In these negotiations the day passed over. It was now between seven and
eight in the evening, and a battle must have ensued, either that night or
next morning, had not an unexpected step been taken by the Queen. Without
betraying Bothwell, she formed a resolution to rid herself from the
bondage in which he kept her. She sent to desire that Kircaldy of Grange
should come to speak with her, and she intimated to him her willingness to
part from Bothwell as was demanded, if Morton and the other Lords would
undertake to conduct her safely into Edinburgh, and there return to their
allegiance. This overture, on being reported by Grange, was at once
accepted, provided Mary agreed to dismiss Bothwell on the field. It may be
easily conceived that to Bothwell himself such an arrangement was not
particularly agreeable, and could never have entered the imagination, much
less have been the deliberate proposal, of a loving and obedient wife.
Historians, we think, have not sufficiently insisted on the strong
presumption in Mary's favour, afforded by her conduct at Carberry Hill. It
is true, that there might have been an understanding between her and
Bothwell, that as soon as she was re-instated in her power, she would
recall him to a share of her throne and bed. But even supposing that,
notwithstanding the alleged violence of her love, she had been willing to
consent to a temporary separation, both she and Bothwell knew the spirit
of the men they had to deal with too well, to trust to the chance of
outwitting them, after yielding to their demands. Mary must have been
aware, that if she parted with Bothwell at all, she in all probability
parted with him for ever. Had she truly loved him, she would rather have
braved all risks (as she did with Darnley when Murray rebelled) than have
abandoned him just at the crisis of his fortune. But she had at no period
felt more than the commonest friendship for Bothwell; and since she had
been seized by him at the Bridge of Almond, she had absolutely hated him.

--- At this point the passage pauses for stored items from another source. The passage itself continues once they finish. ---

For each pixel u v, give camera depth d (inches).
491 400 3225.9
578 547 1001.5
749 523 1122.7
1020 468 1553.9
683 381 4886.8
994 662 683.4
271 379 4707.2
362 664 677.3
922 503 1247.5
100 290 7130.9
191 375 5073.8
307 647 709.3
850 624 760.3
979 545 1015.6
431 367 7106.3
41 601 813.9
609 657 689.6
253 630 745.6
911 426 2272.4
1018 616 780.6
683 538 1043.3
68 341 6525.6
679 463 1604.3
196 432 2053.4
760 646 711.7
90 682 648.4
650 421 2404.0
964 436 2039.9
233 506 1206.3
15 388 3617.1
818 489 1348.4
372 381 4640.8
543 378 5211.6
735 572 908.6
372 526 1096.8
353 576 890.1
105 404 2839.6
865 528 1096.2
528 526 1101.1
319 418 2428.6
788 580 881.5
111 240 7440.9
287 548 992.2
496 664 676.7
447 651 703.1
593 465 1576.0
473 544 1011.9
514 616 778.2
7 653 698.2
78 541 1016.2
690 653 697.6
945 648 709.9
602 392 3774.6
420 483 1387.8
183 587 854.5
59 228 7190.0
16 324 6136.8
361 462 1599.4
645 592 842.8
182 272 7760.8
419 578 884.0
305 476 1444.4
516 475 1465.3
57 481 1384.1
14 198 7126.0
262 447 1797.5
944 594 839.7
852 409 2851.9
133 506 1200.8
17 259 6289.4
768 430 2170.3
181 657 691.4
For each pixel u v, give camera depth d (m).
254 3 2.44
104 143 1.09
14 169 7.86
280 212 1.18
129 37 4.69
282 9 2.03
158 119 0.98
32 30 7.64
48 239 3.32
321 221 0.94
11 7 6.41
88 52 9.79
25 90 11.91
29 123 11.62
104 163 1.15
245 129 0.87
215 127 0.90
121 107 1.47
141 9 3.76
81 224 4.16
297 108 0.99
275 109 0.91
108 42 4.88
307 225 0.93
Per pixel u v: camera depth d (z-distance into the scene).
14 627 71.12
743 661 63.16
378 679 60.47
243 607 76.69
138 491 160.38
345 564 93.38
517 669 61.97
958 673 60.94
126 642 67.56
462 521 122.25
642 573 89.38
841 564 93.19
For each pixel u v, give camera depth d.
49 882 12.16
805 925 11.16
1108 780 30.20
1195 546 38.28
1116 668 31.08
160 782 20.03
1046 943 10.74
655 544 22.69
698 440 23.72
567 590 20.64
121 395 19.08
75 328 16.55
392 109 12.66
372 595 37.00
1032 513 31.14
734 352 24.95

Melville, accordingly, expresses himself regarding this transaction in
these terms. "Albeit her Majesty was at Carberry Hill, I cannot name it to
be her army; for many of them that were with her, were of opinion that she
had intelligence with the Lords; chiefly such as understood of the Earl
Bothwell's mishandling of her, and many indignities that he had both said
and done unto her since their marriage. He was so beastly and suspicious,
that he suffered her not to pass a day in patience, or without giving her
cause to shed abundance of salt tears. Thus, part of his own company
detested him; and the other part believed that her Majesty would fain
have been quit of him, but thought shame to be the doer thereof directly
herself." Melville adds, that so determined was Bothwell not to leave
the field if he could avoid it, that he ordered a soldier to shoot Grange
when he overheard the arrangement which he and the Queen were making. It
was "not without great difficulty," says another cotemporary writer, that
Mary prevailed upon Bothwell to mount his horse, and ride away with a few
followers back to Dunbar. There is no wonder;--but that a wife of one
month's standing, who is said for his sake to have murdered her former
husband, should permit, nay beseech him, thus to sneak off a field he
might have won, had she allowed him to fight, is indeed strange and
unaccountable. When Bothwell left Carberry Hill, he turned his back upon a
Queen and a throne;--he left hope behind, and must have seen only ruin
before.

As soon as her husband had departed, Mary desired Grange to lead her to
the Lords. Morton and the rest came forward to meet her, and received her
with all due respect. The Queen was on horseback, and Grange himself
walked at her bridle. On riding up to the associated Nobles, she said to
them,--"My Lords, I am come to you, not out of any fear I had of my life,
nor yet doubting of the victory, if matters had gone to the worst; but I
abhor the shedding of Christian blood, especially of those that are my own
subjects; and therefore I yield to you, and will be ruled hereafter by
your counsels, trusting you will respect me as your born Princess and
Queen." Alas! Mary had not calculated either on the perfidy of the
men to whom she had surrendered herself, or on the vulgar virulence of
their hired retainers, who, having been disappointed in their hopes of a
battle, thought they might take their revenge, by insulting the person of
a Roman Catholic Sovereign, now for the first time standing before them
somewhat in the light of a suitor and a prisoner. They led her into
Edinburgh between eight and nine in the evening; and the citizens, hearing
of the turn which affairs had taken, came out in great crowds, and lined
the way as they passed. The envy and hatred of the more bigoted part of
the rabble did not fail to exhibit itself. Royalty in misfortune, like a
statue taken from its pedestal, is often liable to the rudest handling,
simply because it has fallen from a height which previously kept it at a
distance from the multitude. There had long rancoured in the bosoms of the
more zealous and less honest Presbyterians, an ill-concealed jealousy of
Mary's superiority; and in the mob which now gathered round her, the
turbulent and unprincipled led the way, as they commonly do in a mob, to
insult and outrage. So far from being allowed to return to Edinburgh as a
Queen, and to take possession of her wonted state, Mary was forced to ride
as a captive in a triumphal show. The hatred which was borne towards
Bothwell was transferred to her, and the Lords, at the head of whom was
the crafty Morton, forgetting the proclamation they had made only two
days before, announcing their intention to rescue the Queen from the
bondage in which she was held, only took her from one tyrant to retain her
in the hands of many. As the cavalcade proceeded, a banner was displayed
in front, on which was represented the King lying dead at the foot of a
tree, and the young Prince upon his knees near him, exclaiming--"Judge and
revenge my cause, O Lord!" The people shouted with savage exultation, as
this ensign was carried past, and turning their eyes on the Queen, who was
dissolved in tears, they scrupled not, by the coarse malice of their
expressions, to add to the agony of her feelings.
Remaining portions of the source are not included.